Selected passage:
|---|

When beginning the lean journey, it is helpful to develop a roadmap of the key milestones and programs that must be implemented along the way. To help with this process, two of the great lean resources, Lean Thinking by Womack & Jones and The Hitchhiker’s Guide to Lean by Flinchbaugh & Carlino, have been consulted. Even though the former was written in 1996 and the latter ten years later in 2006, they share some common traits in their framework for lean implementation. These shared traits can be summarized as 6 basic concepts:

Initiation – All lean initiatives must begin somewhere, and where better to begin than with the customer? What does your customer value? Which things are they willing to pay for and for what things aren’t they willing to pay? Once you have identified and specified value from the standpoint of the customer, all other things fall into place.

Waste Elimination – Many people think that Lean is about waste elimination only, but cutting waste is only one of many components. After you understand what your customer values, you can then go about systematically eliminating from your process the things for which your customer is not willing to pay (i.e. waste). Map all the steps in the value stream and eliminate the seven classic forms of waste (more on this topic in the next webletter).

Flow – After waste has been eliminated, work to get the steps in the value stream into a tight sequence that flows smoothly towards the customer. Here is an opportunity to directly observe work (with your own eyes). Stand in the place that the work is performed and seek to understand why things are done the way they are. Look at this work from the “big picture” as a linked sequence of activities, connections, and flows.

Pull – Once flow has been established in the process, it’s time to implement a pull system. Let customers, either external or internal, pull value from the next upstream activity by sending a signal, such as a Kanban, when they need more material or product.

Organizational – There is a huge organizational component to Lean that must be addressed early—through clear channels of communication. Lean initiatives and their benefits are sometimes preceded by bad impressions of what this means to the employees. Clear communication from the beginning will help to diffuse any misconceptions. There must be agreement throughout the organization about what new terms and visual signs mean and how to use them. One must create a learning organization that enables systematic problem solving to get to the root cause of issues.

Sustainability – As transparency increases and waste is further eliminated, pursue perfection through continuous improvement. Always be setting goals and looking ahead to where you want to be in both the short-term and long-term.

|---|

Assigned task 1:
Answer these questions from the lean implementation passage:
(a) In what year was Lean Thinking written?
(b) How many classic forms of waste are to be eliminated?
(c) What signal is given as an example of how customers pull value?
Assigned task 2:
According to the lean implementation passage, why should an organization communicate clearly from the beginning of a lean effort?
Assigned task 3:
Translate this sentence from the lean implementation passage into Spanish: "Stand in the place that the work is performed and seek to understand why things are done the way they are."
The listing has no connection to the lean implementation passage.

Given data:

|---|

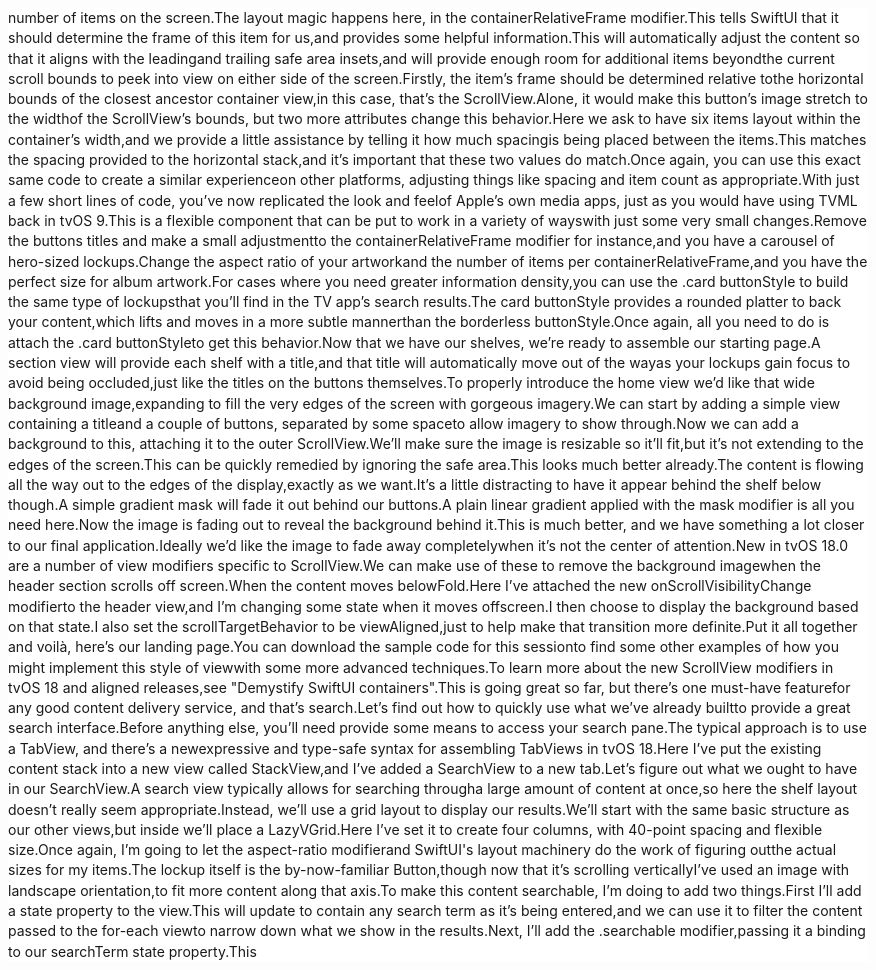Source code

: number of items on the screen.The layout magic happens here, in the containerRelativeFrame modifier.This tells SwiftUI that it should determine the frame of this item for us,and provides some helpful information.This will automatically adjust the content so that it aligns with the leadingand trailing safe area insets,and will provide enough room for additional items beyondthe current scroll bounds to peek into view on either side of the screen.Firstly, the item’s frame should be determined relative tothe horizontal bounds of the closest ancestor container view,in this case, that’s the ScrollView.Alone, it would make this button’s image stretch to the widthof the ScrollView’s bounds, but two more attributes change this behavior.Here we ask to have six items layout within the container’s width,and we provide a little assistance by telling it how much spacingis being placed between the items.This matches the spacing provided to the horizontal stack,and it’s important that these two values do match.Once again, you can use this exact same code to create a similar experienceon other platforms, adjusting things like spacing and item count as appropriate.With just a few short lines of code, you’ve now replicated the look and feelof Apple’s own media apps, just as you would have using TVML back in tvOS 9.This is a flexible component that can be put to work in a variety of wayswith just some very small changes.Remove the buttons titles and make a small adjustmentto the containerRelativeFrame modifier for instance,and you have a carousel of hero-sized lockups.Change the aspect ratio of your artworkand the number of items per containerRelativeFrame,and you have the perfect size for album artwork.For cases where you need greater information density,you can use the .card buttonStyle to build the same type of lockupsthat you’ll find in the TV app’s search results.The card buttonStyle provides a rounded platter to back your content,which lifts and moves in a more subtle mannerthan the borderless buttonStyle.Once again, all you need to do is attach the .card buttonStyleto get this behavior.Now that we have our shelves, we’re ready to assemble our starting page.A section view will provide each shelf with a title,and that title will automatically move out of the wayas your lockups gain focus to avoid being occluded,just like the titles on the buttons themselves.To properly introduce the home view we’d like that wide background image,expanding to fill the very edges of the screen with gorgeous imagery.We can start by adding a simple view containing a titleand a couple of buttons, separated by some spaceto allow imagery to show through.Now we can add a background to this, attaching it to the outer ScrollView.We’ll make sure the image is resizable so it’ll fit,but it’s not extending to the edges of the screen.This can be quickly remedied by ignoring the safe area.This looks much better already.The content is flowing all the way out to the edges of the display,exactly as we want.It’s a little distracting to have it appear behind the shelf below though.A simple gradient mask will fade it out behind our buttons.A plain linear gradient applied with the mask modifier is all you need here.Now the image is fading out to reveal the background behind it.This is much better, and we have something a lot closer to our final application.Ideally we’d like the image to fade away completelywhen it’s not the center of attention.New in tvOS 18.0 are a number of view modifiers specific to ScrollView.We can make use of these to remove the background imagewhen the header section scrolls off screen.When the content moves belowFold.Here I’ve attached the new onScrollVisibilityChange modifierto the header view,and I’m changing some state when it moves offscreen.I then choose to display the background based on that state.I also set the scrollTargetBehavior to be viewAligned,just to help make that transition more definite.Put it all together and voilà, here’s our landing page.You can download the sample code for this sessionto find some other examples of how you might implement this style of viewwith some more advanced techniques.To learn more about the new ScrollView modifiers in tvOS 18 and aligned releases,see "Demystify SwiftUI containers".This is going great so far, but there’s one must-have featurefor any good content delivery service, and that’s search.Let’s find out how to quickly use what we’ve already builtto provide a great search interface.Before anything else, you’ll need provide some means to access your search pane.The typical approach is to use a TabView, and there’s a newexpressive and type-safe syntax for assembling TabViews in tvOS 18.Here I’ve put the existing content stack into a new view called StackView,and I’ve added a SearchView to a new tab.Let’s figure out what we ought to have in our SearchView.A search view typically allows for searching througha large amount of content at once,so here the shelf layout doesn’t really seem appropriate.Instead, we’ll use a grid layout to display our results.We’ll start with the same basic structure as our other views,but inside we’ll place a LazyVGrid.Here I’ve set it to create four columns, with 40-point spacing and flexible size.Once again, I’m going to let the aspect-ratio modifierand SwiftUI's layout machinery do the work of figuring outthe actual sizes for my items.The lockup itself is the by-now-familiar Button,though now that it’s scrolling verticallyI’ve used an image with landscape orientation,to fit more content along that axis.To make this content searchable, I’m doing to add two things.First I’ll add a state property to the view.This will update to contain any search term as it’s being entered,and we can use it to filter the content passed to the for-each viewto narrow down what we show in the results.Next, I’ll add the .searchable modifier,passing it a binding to our searchTerm state property.This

|---|

Written answer 1:
(a) 1996
(b) Seven
(c) A Kanban

Written answer 2:
Lean initiatives and their benefits are sometimes preceded by bad impressions of what they mean for employees. Clear communication from the beginning helps to diffuse those misconceptions.

Written answer 3:
Colóquese en el lugar donde se realiza el trabajo y procure entender por qué las cosas se hacen de la manera en que se hacen.